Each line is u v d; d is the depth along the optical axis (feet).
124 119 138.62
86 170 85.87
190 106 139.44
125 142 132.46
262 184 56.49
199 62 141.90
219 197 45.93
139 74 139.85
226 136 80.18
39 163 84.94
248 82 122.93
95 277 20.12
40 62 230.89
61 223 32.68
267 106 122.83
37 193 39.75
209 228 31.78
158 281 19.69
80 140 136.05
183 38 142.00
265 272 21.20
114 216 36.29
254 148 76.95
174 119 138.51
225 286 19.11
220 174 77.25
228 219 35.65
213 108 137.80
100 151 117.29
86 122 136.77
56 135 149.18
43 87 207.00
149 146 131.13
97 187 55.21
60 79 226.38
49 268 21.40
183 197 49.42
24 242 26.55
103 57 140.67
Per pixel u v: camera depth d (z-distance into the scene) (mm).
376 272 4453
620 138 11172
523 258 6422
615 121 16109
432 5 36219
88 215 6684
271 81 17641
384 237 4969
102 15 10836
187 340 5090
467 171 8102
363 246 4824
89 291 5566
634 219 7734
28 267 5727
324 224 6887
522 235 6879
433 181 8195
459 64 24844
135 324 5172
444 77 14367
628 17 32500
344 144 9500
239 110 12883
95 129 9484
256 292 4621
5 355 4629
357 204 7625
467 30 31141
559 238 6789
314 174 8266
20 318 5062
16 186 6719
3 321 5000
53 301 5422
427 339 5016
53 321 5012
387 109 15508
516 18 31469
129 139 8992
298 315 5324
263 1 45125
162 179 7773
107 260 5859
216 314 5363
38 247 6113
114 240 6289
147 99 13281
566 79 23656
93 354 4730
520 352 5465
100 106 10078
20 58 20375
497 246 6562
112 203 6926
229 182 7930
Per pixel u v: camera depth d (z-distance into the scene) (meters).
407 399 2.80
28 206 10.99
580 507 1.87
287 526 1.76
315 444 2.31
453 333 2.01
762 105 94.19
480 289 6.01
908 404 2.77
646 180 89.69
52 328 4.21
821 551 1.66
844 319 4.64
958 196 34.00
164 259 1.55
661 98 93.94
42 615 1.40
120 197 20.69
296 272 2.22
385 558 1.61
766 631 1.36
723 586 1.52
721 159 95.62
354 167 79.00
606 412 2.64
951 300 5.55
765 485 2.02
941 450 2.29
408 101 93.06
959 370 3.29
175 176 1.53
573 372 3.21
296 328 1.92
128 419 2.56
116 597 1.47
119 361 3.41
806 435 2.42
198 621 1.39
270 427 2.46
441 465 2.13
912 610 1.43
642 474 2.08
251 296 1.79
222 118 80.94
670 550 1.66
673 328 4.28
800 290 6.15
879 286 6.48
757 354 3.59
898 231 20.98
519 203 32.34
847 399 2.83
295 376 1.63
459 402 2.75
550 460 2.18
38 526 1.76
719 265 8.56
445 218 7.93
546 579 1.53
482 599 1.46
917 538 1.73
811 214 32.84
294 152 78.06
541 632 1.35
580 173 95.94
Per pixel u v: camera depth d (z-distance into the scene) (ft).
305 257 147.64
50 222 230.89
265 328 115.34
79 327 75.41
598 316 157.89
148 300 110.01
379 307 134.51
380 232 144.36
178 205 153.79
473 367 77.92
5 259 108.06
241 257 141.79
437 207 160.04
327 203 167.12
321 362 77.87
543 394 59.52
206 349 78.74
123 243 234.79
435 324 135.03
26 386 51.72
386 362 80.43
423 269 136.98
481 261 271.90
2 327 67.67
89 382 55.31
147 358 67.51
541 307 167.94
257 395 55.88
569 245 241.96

*Exercise goal*
When you reach the line holding "254 148 76.95" in the records above, begin reproducing exactly, stop after the line holding "270 427 2.46", and output nothing else.

*Response area*
254 148 76.95
174 119 138.51
225 286 19.11
220 174 77.25
228 219 35.65
213 108 137.80
100 151 117.29
86 122 136.77
56 135 149.18
43 87 207.00
149 146 131.13
97 187 55.21
60 79 226.38
49 268 21.40
183 197 49.42
24 242 26.55
103 57 140.67
Per pixel u v: camera depth d (z-distance into the scene) (mm).
376 272 4453
620 138 11172
523 258 6422
615 121 16109
432 5 36219
88 215 6684
271 81 17641
384 237 4969
102 15 10836
187 340 5090
467 171 8102
363 246 4824
89 291 5566
634 219 7734
28 267 5727
324 224 6887
522 235 6879
433 181 8195
459 64 24844
135 324 5172
444 77 14367
628 17 32500
344 144 9500
239 110 12883
95 129 9484
256 292 4621
5 355 4629
357 204 7625
467 30 31141
559 238 6789
314 174 8266
20 318 5062
16 186 6719
3 321 5000
53 301 5422
427 339 5016
53 321 5012
387 109 15508
516 18 31469
129 139 8992
298 315 5324
263 1 45125
162 179 7773
107 260 5859
216 314 5363
38 247 6113
114 240 6289
147 99 13281
566 79 23656
93 354 4730
520 352 5465
100 106 10078
20 58 20375
497 246 6562
112 203 6926
229 182 7930
Per pixel u v: camera depth d (z-distance into the scene) (meters).
407 399 2.80
28 206 10.99
580 507 1.87
287 526 1.76
315 444 2.31
453 333 2.01
762 105 94.19
480 289 6.01
908 404 2.77
646 180 89.69
52 328 4.21
821 551 1.66
844 319 4.64
958 196 34.00
164 259 1.55
661 98 93.94
42 615 1.40
120 197 20.69
296 272 2.22
385 558 1.61
766 631 1.36
723 586 1.52
721 159 95.62
354 167 79.00
606 412 2.64
951 300 5.55
765 485 2.02
941 450 2.29
408 101 93.06
959 370 3.29
175 176 1.53
573 372 3.21
296 328 1.92
128 419 2.56
116 597 1.47
119 361 3.41
806 435 2.42
198 621 1.39
270 427 2.46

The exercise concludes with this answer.